What’s up everybody!
Today we have an interesting post for you that will enable you to make comparisons of two things in English explaining that something is the same or not the same as something else or that it varies from something else.
How do comparatives work?
In English when we want to compare two things, we tend to use the “as … as” structure or to simplify it more “as + adjective + as” in order to say that two things are the same.
Are you as fast as your brother?
In the mountain, I felt as free as a bird.
When I saw him he was as tall as his brother.
This structure as well as being used in the affirmative can also be used in the negative to express that two things are not the same.
The weather in England is not as good as it is in Spain
In other words, we are expressing that the weather in Spain is better than the weather in England.
Comparatives with “the … the” structure
This structure in theory is similar to the “as…as” in terms of the way the words are put together but in this case we use the definite article “the” instead of “as”. This is used to express that things change or vary together.
Examples with “the more” and “the less”
The more I know you, the more I like you.
The more I water the flowers, the less beautiful they are.
The more you study English, the more you learn.
Comparatives ending in “-er”
As is mentioned in unit 80 of the course, we form the comparative of one-syllable adjectives by adding “-er”. In other words, shorts changes to shorter.
Henry is shorter than his father.
The Atlantic is warmer than the Arctic.
London is safer than New York.
The jumbo is slower than the concorde.
The Pyrenees are lower than the Himalayas.

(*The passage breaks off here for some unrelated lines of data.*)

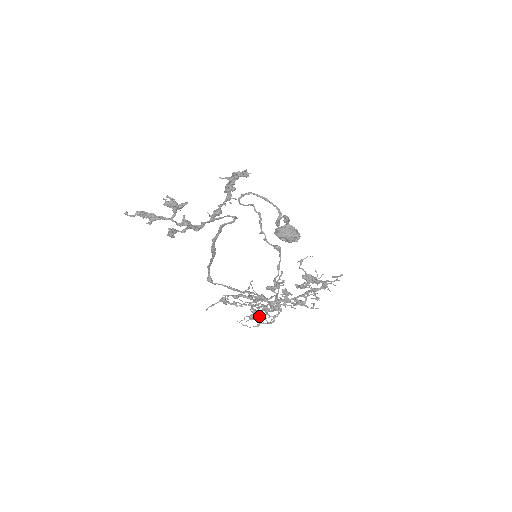
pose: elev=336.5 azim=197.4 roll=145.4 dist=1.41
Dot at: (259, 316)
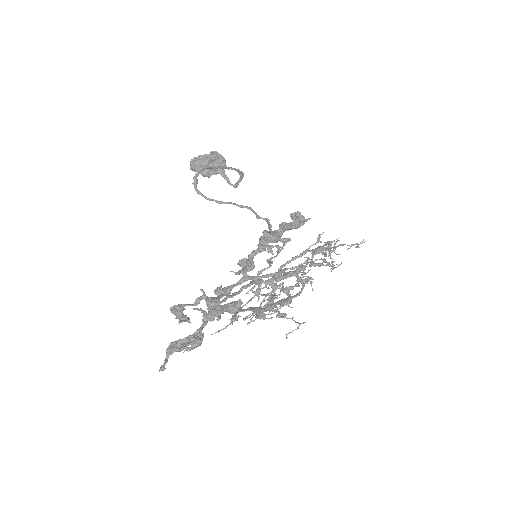
Dot at: (278, 311)
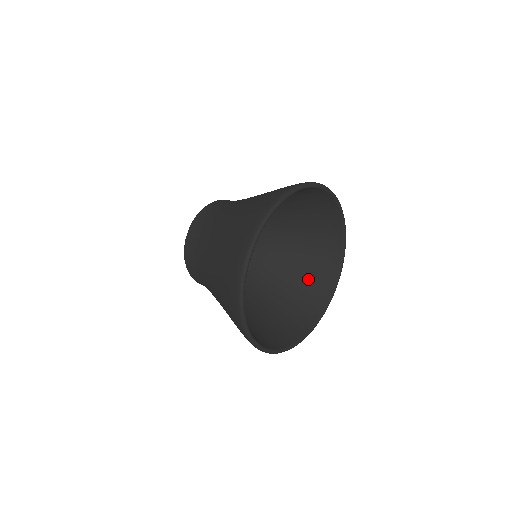
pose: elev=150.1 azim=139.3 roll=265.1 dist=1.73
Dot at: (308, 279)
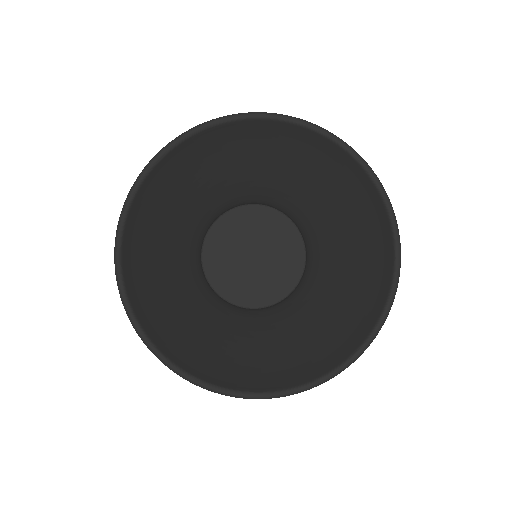
Dot at: (340, 320)
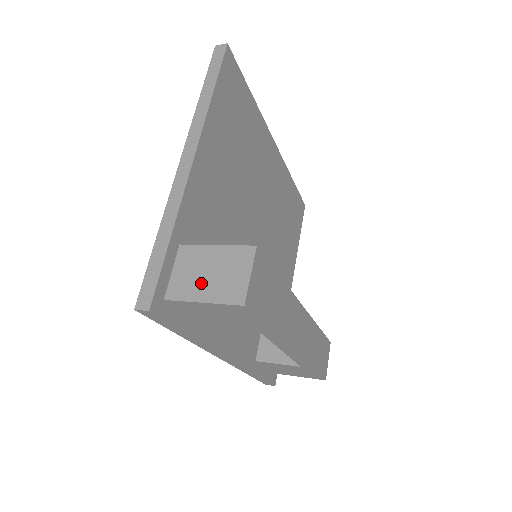
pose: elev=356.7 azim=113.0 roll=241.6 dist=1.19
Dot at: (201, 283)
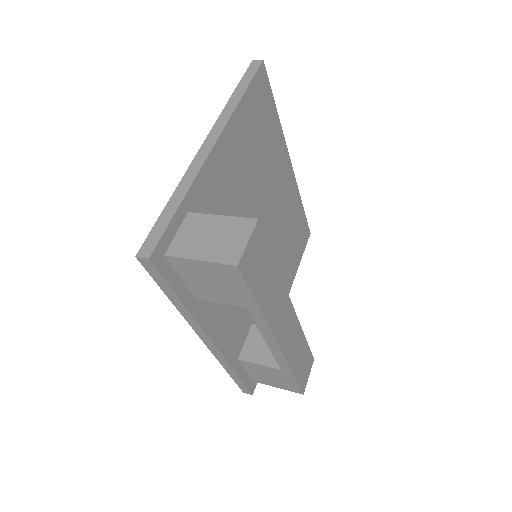
Dot at: (201, 244)
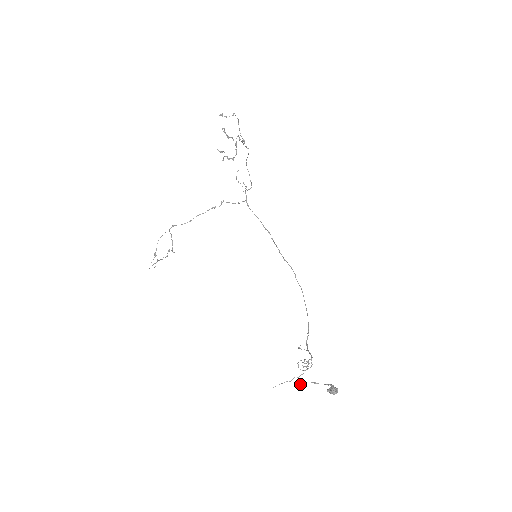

Mix of comparative examples:
The film wasn’t as good as the book.
Henry isn’t as tall as his father,
The more I practise English, the fewer mistakes I make.
The more I see her, the more I like her.
The more water I drink, the healthier I get.
The more I work, the less time I have to be with my children.
The more I play tennis, the better I feel.
At ABA we sure hope that this blog post has been as useful for you as you hoped. Remember to keep on practising to keep on improving.